The Buffalo Sabres, who are threatening to swipe the Senators' mantle as NHL comeback kings, can't finish ahead of the Senators, but if the Panthers, who missed a chance to clinch the division, slip in their final two games, Buffalo could finish eighth.

What is known is the Senators will either finish seventh or eighth.

On Tuesday they were unable to convert early power-play chances, and were largely outplayed in the first period.

With the ice barely dry in the second, Carolina's Brandon Sutter wheeled in on the Ottawa net and his inoffensive wrist shot somehow wriggled through Craig Anderson's pads.

"Hopefully we've got those out of our system," Anderson said later of the bad bounce.

With the Ottawa defence at sea and Anderson out of position a few minutes later, defenceman Erik Karlsson made a last-ditch stab to stop a Jeff Skinner shot from crossing the goal line.

From that sequence, the Senators swept up ice three-on-one, and Nick Foligno's hard shot bounced off Cam Ward, up into the air, and caromed off Chris Neil's upraised arm into the net.

But the goal was overturned on video review, leaving the Senators puzzled and not a little miffed after the game.

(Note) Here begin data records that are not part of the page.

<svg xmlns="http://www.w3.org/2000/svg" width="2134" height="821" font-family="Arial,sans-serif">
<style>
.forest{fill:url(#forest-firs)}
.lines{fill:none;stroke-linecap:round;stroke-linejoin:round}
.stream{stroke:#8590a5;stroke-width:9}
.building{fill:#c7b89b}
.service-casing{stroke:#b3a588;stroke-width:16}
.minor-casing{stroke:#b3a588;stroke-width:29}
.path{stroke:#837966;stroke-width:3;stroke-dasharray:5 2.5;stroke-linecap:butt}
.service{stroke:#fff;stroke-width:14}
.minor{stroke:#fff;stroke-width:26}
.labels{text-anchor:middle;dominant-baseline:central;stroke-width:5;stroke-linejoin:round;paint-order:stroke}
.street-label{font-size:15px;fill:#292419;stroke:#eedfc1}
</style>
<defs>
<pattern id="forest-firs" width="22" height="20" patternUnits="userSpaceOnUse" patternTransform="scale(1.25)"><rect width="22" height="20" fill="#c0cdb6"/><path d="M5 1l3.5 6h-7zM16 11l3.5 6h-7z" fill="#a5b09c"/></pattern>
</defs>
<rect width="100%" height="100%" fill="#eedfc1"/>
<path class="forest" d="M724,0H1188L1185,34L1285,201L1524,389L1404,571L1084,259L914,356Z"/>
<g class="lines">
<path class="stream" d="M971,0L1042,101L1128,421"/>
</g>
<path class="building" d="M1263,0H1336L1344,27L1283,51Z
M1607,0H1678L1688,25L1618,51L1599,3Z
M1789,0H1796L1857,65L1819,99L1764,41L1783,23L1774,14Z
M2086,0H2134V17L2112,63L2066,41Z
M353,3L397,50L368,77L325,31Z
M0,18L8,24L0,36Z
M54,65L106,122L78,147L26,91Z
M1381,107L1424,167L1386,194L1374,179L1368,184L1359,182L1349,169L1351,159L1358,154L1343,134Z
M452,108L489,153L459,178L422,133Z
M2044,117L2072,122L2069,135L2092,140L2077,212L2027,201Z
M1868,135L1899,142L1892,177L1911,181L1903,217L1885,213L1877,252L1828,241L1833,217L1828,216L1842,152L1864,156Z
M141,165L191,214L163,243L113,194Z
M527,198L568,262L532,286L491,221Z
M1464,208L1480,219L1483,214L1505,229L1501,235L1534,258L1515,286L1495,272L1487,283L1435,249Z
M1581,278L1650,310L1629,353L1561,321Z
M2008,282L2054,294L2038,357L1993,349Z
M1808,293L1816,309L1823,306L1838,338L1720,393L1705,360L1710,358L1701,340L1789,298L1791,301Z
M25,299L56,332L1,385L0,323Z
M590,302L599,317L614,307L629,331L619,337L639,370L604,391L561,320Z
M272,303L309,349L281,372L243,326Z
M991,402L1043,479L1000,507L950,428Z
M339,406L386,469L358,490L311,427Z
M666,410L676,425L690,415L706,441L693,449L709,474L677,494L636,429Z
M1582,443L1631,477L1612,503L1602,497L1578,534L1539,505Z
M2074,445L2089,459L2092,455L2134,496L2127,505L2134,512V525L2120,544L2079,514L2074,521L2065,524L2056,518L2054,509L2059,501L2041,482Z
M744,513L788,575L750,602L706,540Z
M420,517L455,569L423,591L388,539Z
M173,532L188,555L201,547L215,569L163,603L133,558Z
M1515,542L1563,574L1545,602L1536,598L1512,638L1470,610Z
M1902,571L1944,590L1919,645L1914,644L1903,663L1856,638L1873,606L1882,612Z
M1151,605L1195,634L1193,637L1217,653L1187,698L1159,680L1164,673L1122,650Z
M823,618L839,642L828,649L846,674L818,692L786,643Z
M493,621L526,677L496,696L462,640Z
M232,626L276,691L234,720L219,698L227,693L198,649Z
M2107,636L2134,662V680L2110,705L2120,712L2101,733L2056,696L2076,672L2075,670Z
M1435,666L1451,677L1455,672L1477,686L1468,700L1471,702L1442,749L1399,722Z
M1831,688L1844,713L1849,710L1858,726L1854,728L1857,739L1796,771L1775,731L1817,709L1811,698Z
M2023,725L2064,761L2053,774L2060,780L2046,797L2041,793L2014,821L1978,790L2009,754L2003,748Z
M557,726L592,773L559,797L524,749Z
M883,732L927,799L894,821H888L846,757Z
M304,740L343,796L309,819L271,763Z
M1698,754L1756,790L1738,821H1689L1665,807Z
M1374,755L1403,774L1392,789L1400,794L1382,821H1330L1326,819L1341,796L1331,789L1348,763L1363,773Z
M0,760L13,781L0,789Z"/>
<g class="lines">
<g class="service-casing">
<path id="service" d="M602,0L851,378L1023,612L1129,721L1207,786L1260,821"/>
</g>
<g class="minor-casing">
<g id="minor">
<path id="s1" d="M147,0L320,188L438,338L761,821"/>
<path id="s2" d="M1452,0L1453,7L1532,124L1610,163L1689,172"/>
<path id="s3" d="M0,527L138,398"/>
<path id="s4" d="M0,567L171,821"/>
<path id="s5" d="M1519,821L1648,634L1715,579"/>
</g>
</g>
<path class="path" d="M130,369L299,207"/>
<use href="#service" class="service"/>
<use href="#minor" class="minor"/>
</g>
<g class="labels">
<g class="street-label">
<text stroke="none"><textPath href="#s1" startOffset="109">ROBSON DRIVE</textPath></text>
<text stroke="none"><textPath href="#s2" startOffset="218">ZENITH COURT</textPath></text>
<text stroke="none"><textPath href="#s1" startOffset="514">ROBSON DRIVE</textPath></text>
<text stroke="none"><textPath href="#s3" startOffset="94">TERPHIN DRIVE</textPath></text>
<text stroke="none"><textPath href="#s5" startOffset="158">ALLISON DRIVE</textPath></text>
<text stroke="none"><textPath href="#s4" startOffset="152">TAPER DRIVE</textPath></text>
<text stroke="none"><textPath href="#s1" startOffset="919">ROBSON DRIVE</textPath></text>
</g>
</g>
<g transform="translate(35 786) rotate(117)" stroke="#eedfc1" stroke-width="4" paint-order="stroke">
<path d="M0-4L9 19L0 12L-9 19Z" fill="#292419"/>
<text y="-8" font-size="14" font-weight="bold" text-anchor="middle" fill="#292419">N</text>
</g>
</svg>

"I never got an explanation, I thought it should have counted," said Neil, who said he lifted his arm to protect himself and the puck went off his shoulder, but "obviously (the referees) see something I didn't feel."

Alfredsson's disgust was more pointed ("I cannot believe it's not a goal") while coach Paul MacLean merely pointed out that the incident was "eerily similar" to a goal in Ottawa's recent win over Winnipeg that was allowed to stand.

The decision proved pivotal - a few minutes later, the Hurricanes cashed in on a power-play to double their lead (Ottawa would flub five chances with the man-advantage, which has to be a cause for worry heading into the playoffs).

The Senators pride themselves on their indomitability, but not every lead can be clawed back.

The home side found its stride in the third period - until then the best chances to score were a Neil breakaway and a Jason Spezza shot that clanked off the iron to open the second - and Ottawa made things interesting inside the final minute.

Spezza poked a puck past Ward for his 33rd of the season, but that's where the comeback ended.

"We had some good chances, but we couldn't get it done," the centre said.

Alfredsson was more philosophical after the defeat, saying that despite the Senators coming up with a flat first period, "it was still a close game, we had our chances".

Close won't count for much in the playoffs, but with the last two games largely devoid of stakes - it's pick-your-poison time and either match-up will be a tough one - they can get on with the business of preparing for the second season.

Reaching it is an achievement in itself, not that the Senators are particularly content at the idea of just being there.

"That," said Anderson, "was playoff hockey tonight. We'd better get used to it."